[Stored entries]
⟨
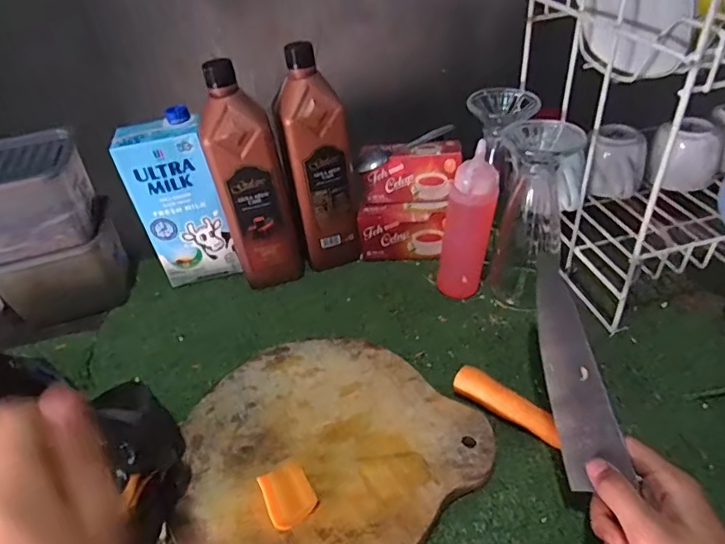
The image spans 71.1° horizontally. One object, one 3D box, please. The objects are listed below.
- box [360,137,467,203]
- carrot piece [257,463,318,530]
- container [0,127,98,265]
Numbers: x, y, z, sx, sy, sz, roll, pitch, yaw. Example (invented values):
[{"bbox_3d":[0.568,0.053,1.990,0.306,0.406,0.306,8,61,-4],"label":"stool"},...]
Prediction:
[{"bbox_3d":[0.059,-0.124,0.618,0.117,0.061,0.050,-3,39,4],"label":"box"},{"bbox_3d":[-0.057,0.173,0.393,0.036,0.015,0.044,-24,43,-20],"label":"carrot piece"},{"bbox_3d":[-0.388,-0.082,0.564,0.154,0.097,0.104,-16,40,-12],"label":"container"}]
⟩
Output every entry verbatim but skip the pictures.

The image spans 71.1° horizontally. One object, one 3D box, please. The objects are listed below.
- box [360,137,467,203]
- carrot piece [257,463,318,530]
- container [0,127,98,265]
Numbers: x, y, z, sx, sy, sz, roll, pitch, yaw. Example (invented values):
[{"bbox_3d":[0.568,0.053,1.990,0.306,0.406,0.306,8,61,-4],"label":"stool"},...]
Prediction:
[{"bbox_3d":[0.059,-0.124,0.618,0.117,0.061,0.050,-3,39,4],"label":"box"},{"bbox_3d":[-0.057,0.173,0.393,0.036,0.015,0.044,-24,43,-20],"label":"carrot piece"},{"bbox_3d":[-0.388,-0.082,0.564,0.154,0.097,0.104,-16,40,-12],"label":"container"}]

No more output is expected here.